Training Ghana’s health workers to fight COVID-19

Woman carrying cooler on beach (USAID/Emmanuel Gyimah Attramah)
Regina Gakpo is one of numerous health care workers in Africa who received U.S. Agency for International Development training on combating COVID-19. Gakpo carries a vaccine cooler during a field visit in Ghana. (USAID/Emmanuel Gyimah Attramah)

Each day, Regina Gakpo arrives at the Ayamam Health Center in the Ada West district near Accra, Ghana, and picks up COVID-19 vaccine doses, cotton swabs and syringes, all prepared the night before.

The health care worker has already read her Bible, said a prayer and asked “God to give me a good day.”

Gakpo is one of hundreds of health workers in Ghana that the U.S. Agency for International Development (USAID) trained to fight COVID-19. Often traveling by motorbike to hard-to-reach areas, Gakpo and her team set up mobile vaccination clinics, hold information sessions and go door to door to administer vaccine doses and educate people.
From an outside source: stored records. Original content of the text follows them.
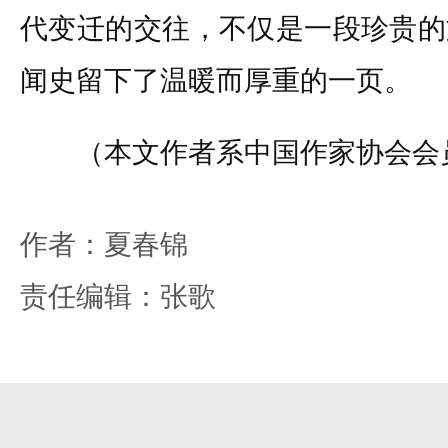
代变迁的交往，不仅是一段珍贵的
闻史留下了温暖而厚重的一页。
（本文作者系中国作家协会会
作者：夏春锦
责任编辑：张歌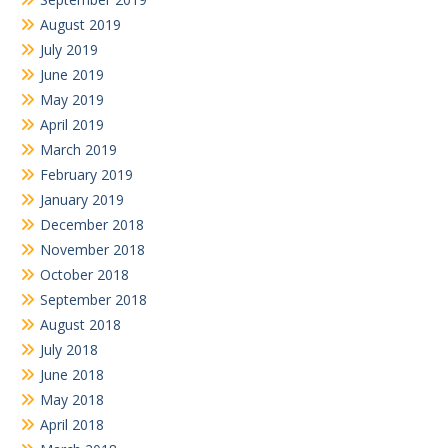
August 2019
July 2019
June 2019
May 2019
April 2019
March 2019
February 2019
January 2019
December 2018
November 2018
October 2018
September 2018
August 2018
July 2018
June 2018
May 2018
April 2018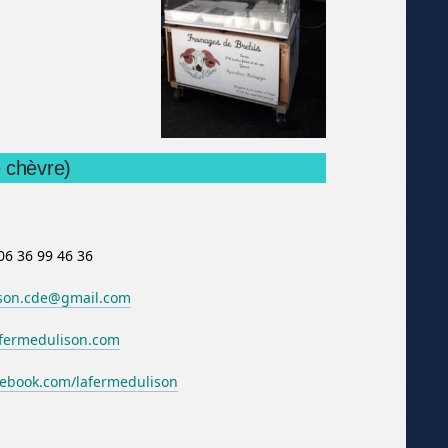
 chèvre)
06 36 99 46 36
ison.cde@gmail.com
afermedulison.com
ebook.com/lafermedulison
The United States has shared more than 11.6 million COVID-19 vaccine doses with Ghana, free of cost, as part of an effort with international partners to vaccinate the world. USAID also supports vaccine deliveries and trains regional teams to transport and administer vaccines, including in rural, hard-to-reach communities.
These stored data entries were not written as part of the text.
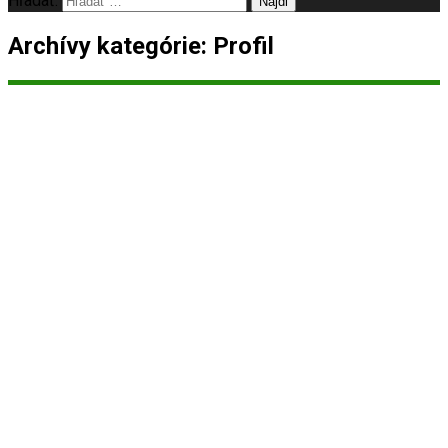
Hľadať:
Archívy kategórie: Profil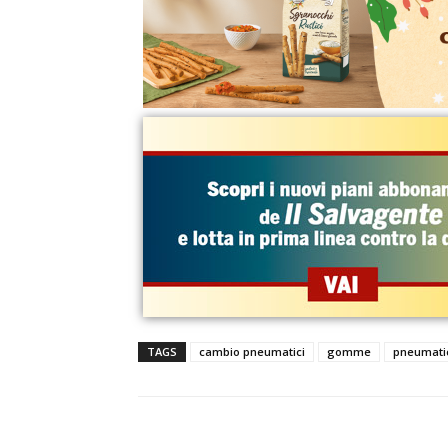
TAGS
cambio pneumatici
gomme
pneumati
As of April, about 5.6 million people in Ghana had been fully vaccinated against COVID-19 and 9.3 million had received at least one dose. USAID’s support of health care workers is helping Ghana reach its goal of fully vaccinating 22.9 million people — everyone over age 15 and eligible to take the vaccination — by the end of 2023.

Three photos of health care worker talking to people, preparing supplies and riding motorbike (USAID/Emmanuel Gyimah Attramah)
Gakpo often travels by motorbike to remote locations to deliver vaccine doses and information to fight COVID-19 in Ghana. (USAID/Emmanuel Gyimah Attramah)

Gakpo says her team faces challenges. Some people don’t understand that COVID-19 vaccines, while proven safe and effective, may have side effects. Others back out of vaccination appointments. Gakpo and other health care workers carry their own vaccination cards to show that they have been vaccinated and that doses are safe.

USAID worked with Ghana to develop and disseminate accurate information on COVID-19 vaccines and help battle the misconceptions that health care workers face. The partnership included messaging from trusted religious, traditional and community leaders on COVID-19 prevention and the importance of getting vaccinated, as well as a COVID-19 vaccine anthem by Ghanaian gospel singer Celestine Donkor.

USAID also has helped install more than 24,300 hand-washing stations to stop the spread of COVID-19 since the start of the pandemic. It has helped distribute more than 1.7 million face masks, gloves and aprons to protect health workers. USAID also provided four oxygen plants, as well as concentrators and cylinders to produce life-saving oxygen for patients during the height of the pandemic in Ghana.

Gakpo and other workers in communities like the Ada West district remain committed and passionate about helping get shots into arms. Despite the challenges, Gakpo says she wakes up every day motivated to help others.

“Our job is to prevent the disease from occurring so that we save lives,” she says.